*** Opening of EXERCISE MATERIALS ***
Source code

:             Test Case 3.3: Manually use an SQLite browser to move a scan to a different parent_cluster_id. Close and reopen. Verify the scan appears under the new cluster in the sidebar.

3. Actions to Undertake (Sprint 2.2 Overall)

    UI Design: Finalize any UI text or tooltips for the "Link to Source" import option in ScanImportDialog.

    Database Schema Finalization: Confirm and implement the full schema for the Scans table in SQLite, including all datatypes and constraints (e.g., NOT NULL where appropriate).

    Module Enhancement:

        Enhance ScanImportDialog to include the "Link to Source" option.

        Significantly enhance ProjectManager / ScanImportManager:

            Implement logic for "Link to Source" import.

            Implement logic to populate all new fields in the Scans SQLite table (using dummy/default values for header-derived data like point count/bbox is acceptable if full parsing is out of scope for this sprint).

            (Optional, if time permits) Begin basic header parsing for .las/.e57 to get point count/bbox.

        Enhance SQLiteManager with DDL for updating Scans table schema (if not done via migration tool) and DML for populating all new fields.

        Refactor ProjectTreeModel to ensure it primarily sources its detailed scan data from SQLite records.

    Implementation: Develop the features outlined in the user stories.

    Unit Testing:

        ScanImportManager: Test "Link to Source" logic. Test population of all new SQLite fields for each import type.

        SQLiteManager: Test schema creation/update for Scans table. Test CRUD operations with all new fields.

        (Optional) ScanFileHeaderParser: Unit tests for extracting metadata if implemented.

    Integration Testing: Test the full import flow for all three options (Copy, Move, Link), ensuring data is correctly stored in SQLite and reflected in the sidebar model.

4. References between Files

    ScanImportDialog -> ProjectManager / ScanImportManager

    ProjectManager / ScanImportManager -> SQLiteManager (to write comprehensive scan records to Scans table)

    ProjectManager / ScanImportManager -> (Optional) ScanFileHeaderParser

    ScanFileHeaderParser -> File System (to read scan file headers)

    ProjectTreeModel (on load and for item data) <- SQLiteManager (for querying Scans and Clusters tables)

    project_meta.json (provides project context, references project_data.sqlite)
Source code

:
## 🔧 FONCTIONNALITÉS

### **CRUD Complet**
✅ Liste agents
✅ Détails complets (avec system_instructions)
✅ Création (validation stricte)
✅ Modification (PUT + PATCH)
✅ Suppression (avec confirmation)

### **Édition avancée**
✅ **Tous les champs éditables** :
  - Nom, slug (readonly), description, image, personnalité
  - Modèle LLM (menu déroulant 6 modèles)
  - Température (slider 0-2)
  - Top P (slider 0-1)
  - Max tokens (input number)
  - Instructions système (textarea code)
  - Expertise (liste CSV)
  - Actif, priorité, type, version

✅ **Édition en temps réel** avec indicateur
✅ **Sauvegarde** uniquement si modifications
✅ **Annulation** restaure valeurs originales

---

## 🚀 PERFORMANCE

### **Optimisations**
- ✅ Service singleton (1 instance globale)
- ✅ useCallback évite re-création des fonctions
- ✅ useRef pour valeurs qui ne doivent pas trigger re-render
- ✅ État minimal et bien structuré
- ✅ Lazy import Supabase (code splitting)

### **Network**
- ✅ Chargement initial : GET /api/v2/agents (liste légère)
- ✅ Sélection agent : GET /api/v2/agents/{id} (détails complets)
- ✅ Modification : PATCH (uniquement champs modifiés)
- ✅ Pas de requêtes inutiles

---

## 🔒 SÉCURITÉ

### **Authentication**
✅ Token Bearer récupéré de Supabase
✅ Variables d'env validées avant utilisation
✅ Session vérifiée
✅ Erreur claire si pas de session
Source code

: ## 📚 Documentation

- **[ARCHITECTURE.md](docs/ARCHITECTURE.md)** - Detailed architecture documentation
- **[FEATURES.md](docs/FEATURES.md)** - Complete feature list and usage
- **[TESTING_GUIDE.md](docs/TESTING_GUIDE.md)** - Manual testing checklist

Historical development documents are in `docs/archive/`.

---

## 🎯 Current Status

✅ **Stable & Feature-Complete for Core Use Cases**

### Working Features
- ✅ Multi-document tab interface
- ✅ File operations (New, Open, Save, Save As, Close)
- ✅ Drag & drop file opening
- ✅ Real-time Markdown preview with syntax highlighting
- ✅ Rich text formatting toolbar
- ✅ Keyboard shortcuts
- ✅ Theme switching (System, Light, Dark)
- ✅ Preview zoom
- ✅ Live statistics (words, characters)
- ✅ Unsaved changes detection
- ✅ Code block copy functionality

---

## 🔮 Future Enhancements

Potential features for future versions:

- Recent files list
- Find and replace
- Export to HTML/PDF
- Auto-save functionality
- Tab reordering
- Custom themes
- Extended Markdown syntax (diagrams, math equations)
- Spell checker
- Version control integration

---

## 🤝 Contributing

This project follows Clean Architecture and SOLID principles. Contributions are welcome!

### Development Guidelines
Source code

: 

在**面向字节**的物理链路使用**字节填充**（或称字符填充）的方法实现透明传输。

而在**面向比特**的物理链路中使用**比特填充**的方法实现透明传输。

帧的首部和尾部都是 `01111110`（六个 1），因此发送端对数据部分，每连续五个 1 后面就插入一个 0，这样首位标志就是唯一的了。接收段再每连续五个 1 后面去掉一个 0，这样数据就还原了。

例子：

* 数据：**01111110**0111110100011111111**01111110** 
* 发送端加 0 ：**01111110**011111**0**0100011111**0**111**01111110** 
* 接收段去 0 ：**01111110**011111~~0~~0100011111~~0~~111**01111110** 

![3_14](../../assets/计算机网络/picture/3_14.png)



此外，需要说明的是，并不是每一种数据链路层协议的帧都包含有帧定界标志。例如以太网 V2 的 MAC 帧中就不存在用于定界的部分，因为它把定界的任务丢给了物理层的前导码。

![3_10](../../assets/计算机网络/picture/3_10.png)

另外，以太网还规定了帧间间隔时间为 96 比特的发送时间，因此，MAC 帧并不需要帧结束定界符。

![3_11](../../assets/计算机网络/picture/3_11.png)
*** Close of EXERCISE MATERIALS ***
**DIRECTIONS FOR THIS TASK:**
Reproduce every line of the records above word for word, with nothing changed, added, or left out.

**REPLY TO THE EXERCISE:**
Source code

:             Test Case 3.3: Manually use an SQLite browser to move a scan to a different parent_cluster_id. Close and reopen. Verify the scan appears under the new cluster in the sidebar.

3. Actions to Undertake (Sprint 2.2 Overall)

    UI Design: Finalize any UI text or tooltips for the "Link to Source" import option in ScanImportDialog.

    Database Schema Finalization: Confirm and implement the full schema for the Scans table in SQLite, including all datatypes and constraints (e.g., NOT NULL where appropriate).

    Module Enhancement:

        Enhance ScanImportDialog to include the "Link to Source" option.

        Significantly enhance ProjectManager / ScanImportManager:

            Implement logic for "Link to Source" import.

            Implement logic to populate all new fields in the Scans SQLite table (using dummy/default values for header-derived data like point count/bbox is acceptable if full parsing is out of scope for this sprint).

            (Optional, if time permits) Begin basic header parsing for .las/.e57 to get point count/bbox.

        Enhance SQLiteManager with DDL for updating Scans table schema (if not done via migration tool) and DML for populating all new fields.

        Refactor ProjectTreeModel to ensure it primarily sources its detailed scan data from SQLite records.

    Implementation: Develop the features outlined in the user stories.

    Unit Testing:

        ScanImportManager: Test "Link to Source" logic. Test population of all new SQLite fields for each import type.

        SQLiteManager: Test schema creation/update for Scans table. Test CRUD operations with all new fields.

        (Optional) ScanFileHeaderParser: Unit tests for extracting metadata if implemented.

    Integration Testing: Test the full import flow for all three options (Copy, Move, Link), ensuring data is correctly stored in SQLite and reflected in the sidebar model.

4. References between Files

    ScanImportDialog -> ProjectManager / ScanImportManager

    ProjectManager / ScanImportManager -> SQLiteManager (to write comprehensive scan records to Scans table)

    ProjectManager / ScanImportManager -> (Optional) ScanFileHeaderParser

    ScanFileHeaderParser -> File System (to read scan file headers)

    ProjectTreeModel (on load and for item data) <- SQLiteManager (for querying Scans and Clusters tables)

    project_meta.json (provides project context, references project_data.sqlite)
Source code

:
## 🔧 FONCTIONNALITÉS

### **CRUD Complet**
✅ Liste agents
✅ Détails complets (avec system_instructions)
✅ Création (validation stricte)
✅ Modification (PUT + PATCH)
✅ Suppression (avec confirmation)

### **Édition avancée**
✅ **Tous les champs éditables** :
  - Nom, slug (readonly), description, image, personnalité
  - Modèle LLM (menu déroulant 6 modèles)
  - Température (slider 0-2)
  - Top P (slider 0-1)
  - Max tokens (input number)
  - Instructions système (textarea code)
  - Expertise (liste CSV)
  - Actif, priorité, type, version

✅ **Édition en temps réel** avec indicateur
✅ **Sauvegarde** uniquement si modifications
✅ **Annulation** restaure valeurs originales

---

## 🚀 PERFORMANCE

### **Optimisations**
- ✅ Service singleton (1 instance globale)
- ✅ useCallback évite re-création des fonctions
- ✅ useRef pour valeurs qui ne doivent pas trigger re-render
- ✅ État minimal et bien structuré
- ✅ Lazy import Supabase (code splitting)

### **Network**
- ✅ Chargement initial : GET /api/v2/agents (liste légère)
- ✅ Sélection agent : GET /api/v2/agents/{id} (détails complets)
- ✅ Modification : PATCH (uniquement champs modifiés)
- ✅ Pas de requêtes inutiles

---

## 🔒 SÉCURITÉ

### **Authentication**
✅ Token Bearer récupéré de Supabase
✅ Variables d'env validées avant utilisation
✅ Session vérifiée
✅ Erreur claire si pas de session
Source code

: ## 📚 Documentation

- **[ARCHITECTURE.md](docs/ARCHITECTURE.md)** - Detailed architecture documentation
- **[FEATURES.md](docs/FEATURES.md)** - Complete feature list and usage
- **[TESTING_GUIDE.md](docs/TESTING_GUIDE.md)** - Manual testing checklist

Historical development documents are in `docs/archive/`.

---

## 🎯 Current Status

✅ **Stable & Feature-Complete for Core Use Cases**

### Working Features
- ✅ Multi-document tab interface
- ✅ File operations (New, Open, Save, Save As, Close)
- ✅ Drag & drop file opening
- ✅ Real-time Markdown preview with syntax highlighting
- ✅ Rich text formatting toolbar
- ✅ Keyboard shortcuts
- ✅ Theme switching (System, Light, Dark)
- ✅ Preview zoom
- ✅ Live statistics (words, characters)
- ✅ Unsaved changes detection
- ✅ Code block copy functionality

---

## 🔮 Future Enhancements

Potential features for future versions:

- Recent files list
- Find and replace
- Export to HTML/PDF
- Auto-save functionality
- Tab reordering
- Custom themes
- Extended Markdown syntax (diagrams, math equations)
- Spell checker
- Version control integration

---

## 🤝 Contributing

This project follows Clean Architecture and SOLID principles. Contributions are welcome!

### Development Guidelines
Source code

: 

在**面向字节**的物理链路使用**字节填充**（或称字符填充）的方法实现透明传输。

而在**面向比特**的物理链路中使用**比特填充**的方法实现透明传输。

帧的首部和尾部都是 `01111110`（六个 1），因此发送端对数据部分，每连续五个 1 后面就插入一个 0，这样首位标志就是唯一的了。接收段再每连续五个 1 后面去掉一个 0，这样数据就还原了。

例子：

* 数据：**01111110**0111110100011111111**01111110** 
* 发送端加 0 ：**01111110**011111**0**0100011111**0**111**01111110** 
* 接收段去 0 ：**01111110**011111~~0~~0100011111~~0~~111**01111110** 

![3_14](../../assets/计算机网络/picture/3_14.png)



此外，需要说明的是，并不是每一种数据链路层协议的帧都包含有帧定界标志。例如以太网 V2 的 MAC 帧中就不存在用于定界的部分，因为它把定界的任务丢给了物理层的前导码。

![3_10](../../assets/计算机网络/picture/3_10.png)

另外，以太网还规定了帧间间隔时间为 96 比特的发送时间，因此，MAC 帧并不需要帧结束定界符。

![3_11](../../assets/计算机网络/picture/3_11.png)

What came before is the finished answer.